Only Flink that uses Ververica Runtime (VVR) 2.0.0 or later supports the Elasticsearch connector.

DDL syntax

CREATE TABLE es_dim(
  field1 STRING, --- If this field is used as a key to join a dimension table with another table, the value of this field must be of the STRING type. 
  field2 FLOAT,
  field3 BIGINT,
  PRIMARY KEY (field1) NOT ENFORCED
) WITH (
  'connector' ='elasticsearch',
  'endPoint' = '<yourEndPoint>',
  'accessId' = '<yourAccessId>',
  'accessKey' = '<yourAccessSecret>',
  'indexName' = '<yourIndexName>',
  'typeNames' = '<yourTypeName>'
);
Note
  • If you define a primary key for a dimension table, only one key can be used to join the dimension table with another table. The key is the ID of a document in your Elasticsearch index.
  • If you do not define a primary key for the dimension table, one or more keys can be used to join the dimension table with another table. The keys are the fields of a document in your Elasticsearch index.
  • Elasticsearch V5.5 and later are supported.

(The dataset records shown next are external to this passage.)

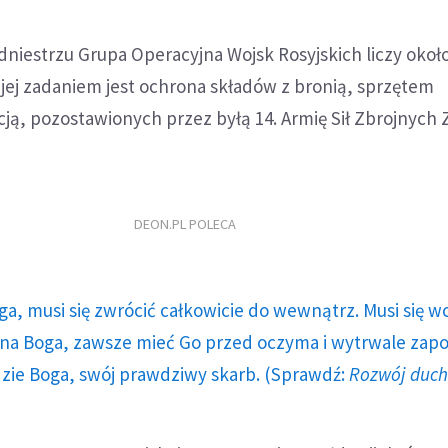
niestrzu Grupa Operacyjna Wojsk Rosyjskich liczy około 
jej zadaniem jest ochrona składów z bronią, sprzętem
ą, pozostawionych przez byłą 14. Armię Sił Zbrojnych 
DEON.PL POLECA
ga, musi się zwrócić całkowicie do wewnątrz. Musi się w
a Boga, zawsze mieć Go przed oczyma i wytrwale zap
dzie Boga, swój prawdziwy skarb. (Sprawdź:
Rozwój duc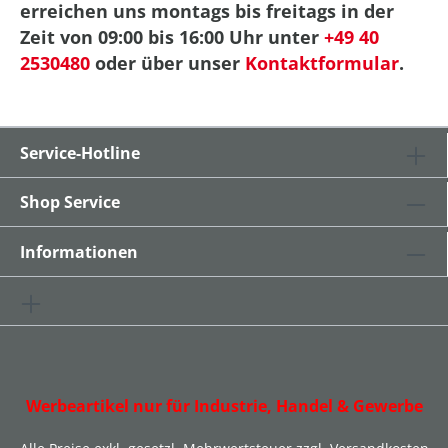
erreichen uns montags bis freitags in der
Zeit von 09:00 bis 16:00 Uhr unter
+49 40
2530480
oder über unser
Kontaktformular
.
Service-Hotline
Shop Service
Informationen
Werbeartikel nur für Industrie, Handel & Gewerbe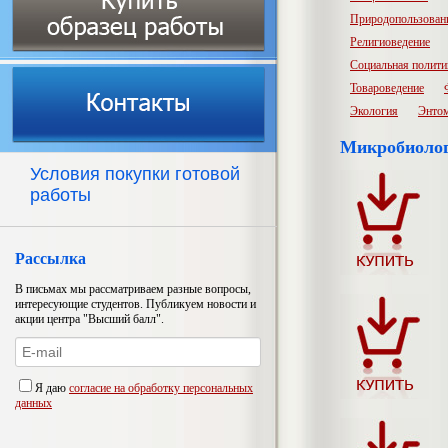
Природопользован
Религиоведение
Социальная полити
Товароведение
Экология
Энто
Микробиоло
Условия покупки готовой
работы
Рассылка
В письмах мы рассматриваем разные вопросы,
интересующие студентов. Публикуем новости и
акции центра "Высший балл".
Я даю
согласие на обработку персональных
данных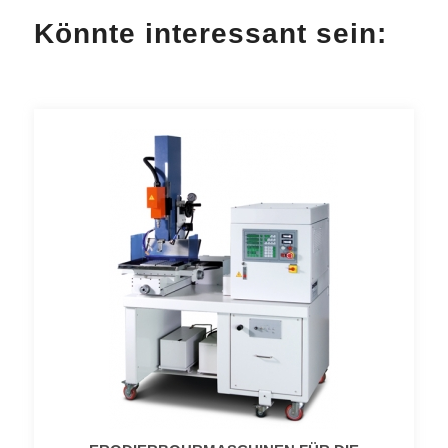
Könnte interessant sein:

Parameters in the WITH clause

Parameter Description Required Remarks
connector The type of the dimension table. Yes Set the value to elasticsearch.
endPoint The endpoint of Elasticsearch. Yes Example: http://127.0.XX.XX:9200.
accessId The username that is used to access the Elasticsearch cluster. No N/A.
accessKey The password that is used to access the Elasticsearch cluster. No N/A.
indexName The name of the index. Yes N/A.
typeNames The type of the document. No Default value: _doc.
Note We recommend that you do not configure this parameter if the version of your Elasticsearch cluster is later than 7.0.

Cache parameters

Parameter Description Required Remarks
cache The cache policy. No Valid values:
  • None: indicates that data is not cached. This is the default value.
  • LRU: indicates that only the specified data in the dimension table is cached. Each time the system receives a data record, the system searches the cache. If the system does not find the record in the cache, the system searches for the data record in the physical dimension table.

    If this cache policy is used, you must configure the cacheSize and cacheTTLMs parameters.

cacheSize The maximum number of data records that can be cached. No This parameter is available only if you set the cache parameter to LRU. Default value: 10000.
cacheTTLMs The cache timeout period. Unit: milliseconds. No The cacheTTLMs parameter applies configurations based on the value of the cache parameter.
  • If you set the cache parameter to None, the cacheTTLMs parameter can be left empty. This indicates that cache entries do not expire.
  • If you set the cache parameter to LRU, the cacheTTLMs parameter specifies the cache timeout period. Default value: 10000. Unit: milliseconds.
cacheEmpty Specifies whether to cache empty results. No Default value: true.

Data type mappings

Realtime Compute for Apache Flink parses Elasticsearch data in the JavaScript Object Notation (JSON) format. For more information, see Data type mappings.

Sample code

CREATE TEMPORARY TABLE datagen_source (
  id STRING, 
  data STRING,
  proctime as PROCTIME()
) WITH (
  'connector' = 'datagen' 
);

CREATE TEMPORARY TABLE es_dim (
  id STRING,
  `value` FLOAT,
  PRIMARY KEY (id) NOT ENFORCED
) WITH (
  'connector' ='elasticsearch',
  'endPoint' = '<yourEndPoint>',
  'accessId' = '<yourAccessId>',
  'accessKey' = '<yourAccessSecret>',
  'indexName' = '<yourIndexName>',
  'typeNames' = '<yourTypeName>'
);

CREATE TEMPORARY TABLE blackhole_sink (
  id STRING,
  data STRING,
  `value` FLOAT
) WITH (
  'connector' = 'blackhole' 
);

INSERT INTO blackhole_sink
SELECT e.*, w.*
  FROM datagen_source AS e
JOIN es_dim FOR SYSTEM_TIME AS OF e.proctime AS w
ON e.id = w.id;